Così a febbraio sono stati indetti nuovi bandi per la privatizzazione dei sei cantieri croati, e il ministro dell’Economia Ðuro Popijač ha promesso a Bruxelles che “tutte le opzioni saranno sul tavolo, incluso una procedura di bancarotta”, per quelli che non troveranno compratori.

Un’assicurazione che è sembrata sufficiente agli Stati membri Ue, visto che il 30 marzo il capo negoziatore croato con l’Ue, Vladimir Drobnjak, ha dichiarato di essere stato invitato dalla Commissione europea a iniziare i negoziati sul capitolo della concorrenza, bloccato fino a poche settimane fa dalla questione cantieristica.

Gli altri due dossier ancora da discutere toccano la giustizia e i diritti fondamentali e la politica estera e di sicurezza. Nel primo caso, l’Olanda ha rimosso recentemente il proprio veto all’apertura dei colloqui, dichiarandosi soddisfatta dal rinnovato impegno di Zagabria a cooperare con il Tpi sul caso Gotovina.

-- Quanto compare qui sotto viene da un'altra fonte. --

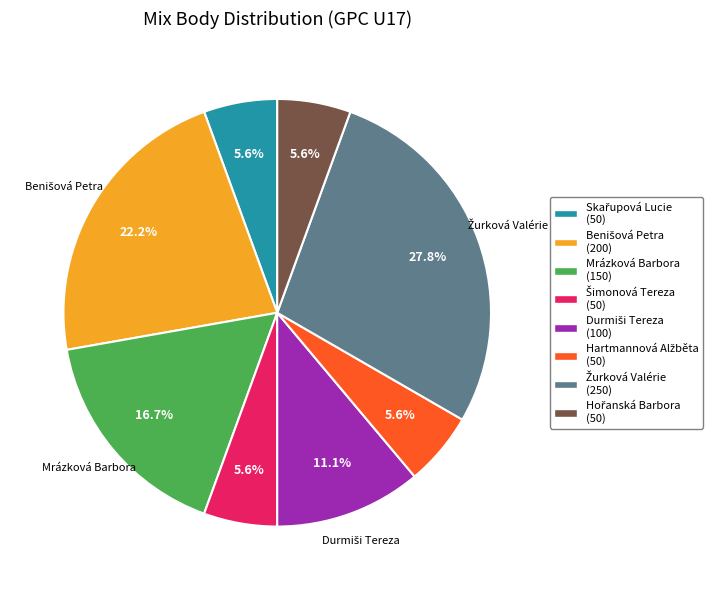

Is there any slice that represents more than half of the pie?

No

Ma ha dichiarato di essere pronta a mettersi di nuovo di traverso nel caso in cui il procuratore capo dell’Aia, Serge Brammertz, si dichiarasse insoddisfatto nel suo prossimo rapporto al Consiglio di sicurezza dell’Onu, a giugno.

L’altro capitolo, invece, resta bloccato dalla Slovenia, con cui la Croazia ha solo recentemente trovato il modo per affrontare una spinosa controversia territoriale. Ma secondo molti osservatori quello di Lubiana è solo un veto tattico per tenere sulle spine il vicino, che verrebbe a cadere una volta risolte tutte le altre questioni del processo negoziale Ue-Croazia.

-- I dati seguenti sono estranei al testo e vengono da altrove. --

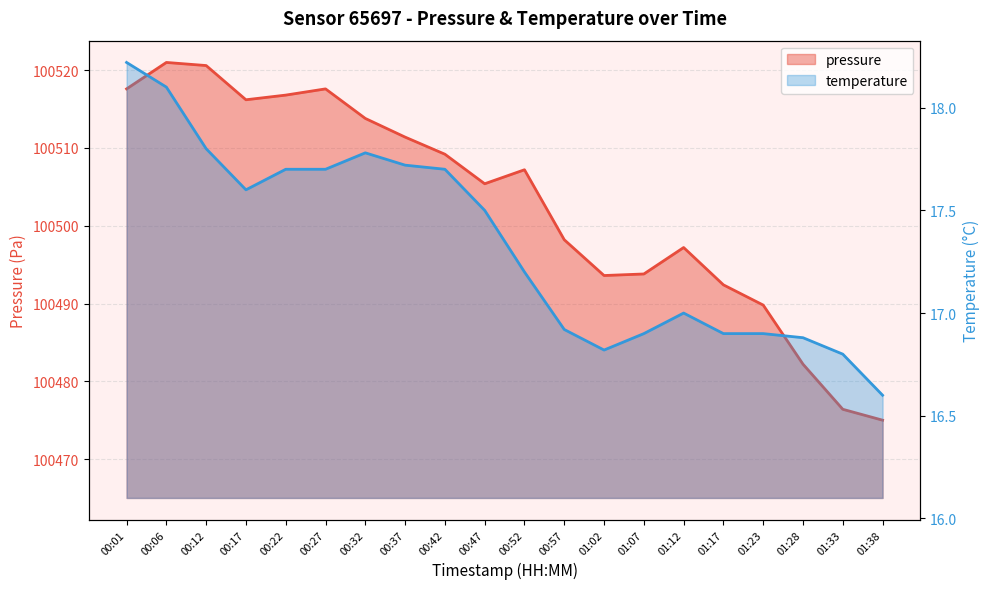

At which category does the chart reach its minimum across all series?

01:38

Del resto, se la Slovenia volesse davvero provare a tenere duro, se la dovrebbe vedere con quei Paesi che considerano la ratifica del trattato di adesione croato lo strumento ideale per modificare i Trattati Ue a loro vantaggio, senza riaprire l’intero processo di riforme istituzionali che ha tenuto paralizzata l’Unione per dieci anni.

E’ così che dopo la crisi della Grecia la Germania ipotizza di cambiare le regole dell’eurozona per irrigidire le sanzioni contro i Paesi indisciplinati. Ed è così che il leader conservatore d’Oltremanica David Cameron sogna, una volta vinte le elezioni del 6 maggio, di ottenere le clausole che esenterebbero la Gran Bretagna dal rispetto delle norme di legislazione sociale dell’Ue.

Questo tipo di considerazioni politiche potrebbero, alla fine, spingere i governi Ue a promuovere la Croazia anche senza la sufficienza piena. Ma se sconto sarà, sarà poca roba rispetto all’indulgenza che gli esaminatori Ue hanno dimostrato nei confronti di Sofia e Bucarest, ancora alle prese con pagelle problematiche a più di tre anni dalla promozione nel club europeo.